И, конечно, все описания придуманных из головы государств — не более чем смехотворная блажь, непригодная для практического осуществления. Ожесточенные и бесконечные споры о наилучшей форме общественного устройства и о началах, способных нас спаять воедино, являются спорами, полезными только в качестве упражнения нашей мысли; они служат тому же, чем служат многие темы, используемые в различных науках; приобретая существенность и значительность в пылу диспута, они вне его лишаются всякой жизненности.
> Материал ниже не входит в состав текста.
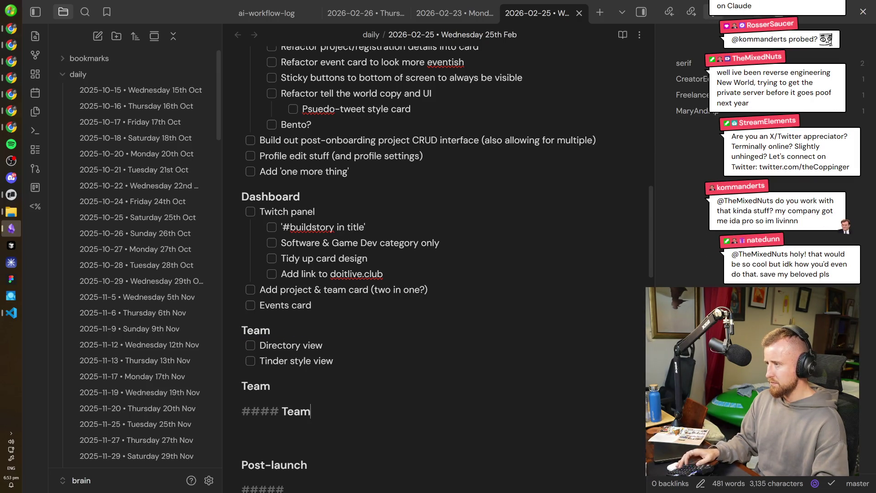
{"action": "key", "text": "Down"}
{"action": "key", "text": "ctrl+shift+Left"}
{"action": "type", "text": "Profiles"}
{"action": "key", "text": "Down"}
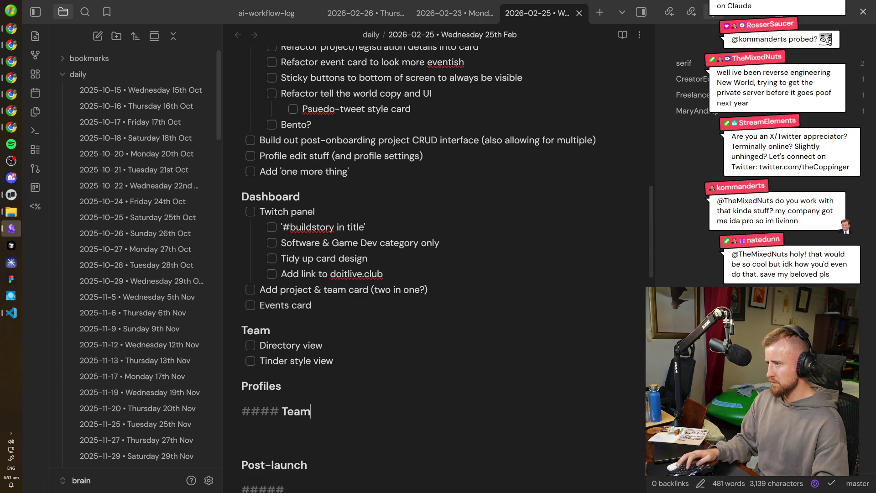
{"action": "type", "text": "Projects"}
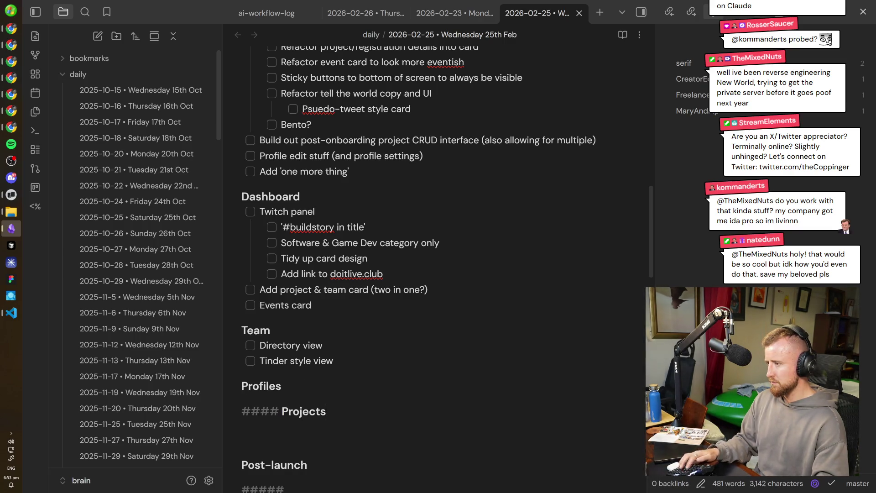
{"action": "key", "text": "Up"}
{"action": "key", "text": "Return"}
{"action": "type", "text": "- [ ] Imp"}
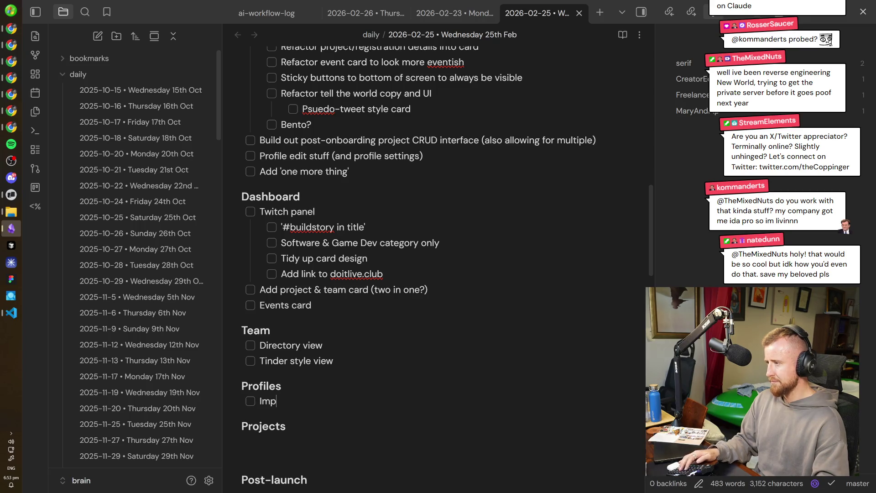
{"action": "type", "text": "UI"}
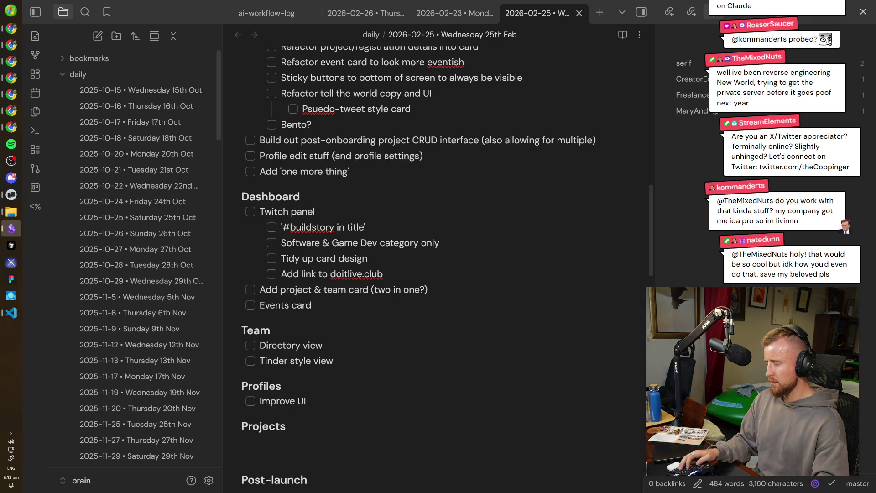
{"action": "key", "text": "Down"}
{"action": "key", "text": "Return"}
{"action": "type", "text": "Improve UI"}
Такое идеальное государство можно было бы основать в Новом Свете, но мы и там имели бы дело с людьми, уже связанными и сформированными теми или иными обычаями; ведь мы не творим людей, как Пирра или как Кадм. И если бы мы добились каким-либо способом права исправлять и перевоспитывать этих людей, все равно мы не могли бы вывернуть их наизнанку так, чтобы не разрушить всего. Солона как-то спросили, наилучшие ли законы он установил для афинян. «Да, — сказал он в ответ, — наилучшие из тех, каким они согласились бы подчиняться».
Варрон приводит в свое извинение следующее: если бы он первым писал о религии, он высказал бы о ней все, что думает; но раз она принята всеми и ей присущи определенные формы, он будет говорить о ней скорее согласно обычаю, чем следуя своим естественным побуждениям.
Не только предположительно, но и на деле лучшее государственное устройство для любого народа — это то, которое сохранило его как целое. Особенности и основные достоинства этого государственного устройства зависят от породивших его обычаев. Мы всегда с большой охотой сетуем на условия, в которых живем. И все же я держусь того мнения, что жаждать власти немногих в государстве, где правит народ, или стремиться в монархическом государстве к иному виду правления — это преступление и безумие.
Уклад своей страны обязан ты любить:
Чти короля, когда он у кормила,
Республику, когда в народе сила,
Раз выпало тебе под ними жить1.
Это сказано нашим славным господином Пибраком, которого мы только что потеряли, человеком высокого духа, здравых воззрений, безупречного образа жизни. Эта утрата, как и одновременно постигшая нас утрата господина де Фуа, весьма чувствительны для нашей короны. Не знаю, можно ли найти в целой Франции еще такую же пару, способную заменить в Королевском Совете двух этих гасконцев, наделенных столь многочисленными талантами и столь преданных трону. Это были разные, но одинаково высокие души, и для нашего века особенно редкие и прекрасные, скроенные каждая на свой лад. Но кто же дал их нашему времени, их, столь чуждых нашей испорченности и столь неприспособленных к нашим бурям?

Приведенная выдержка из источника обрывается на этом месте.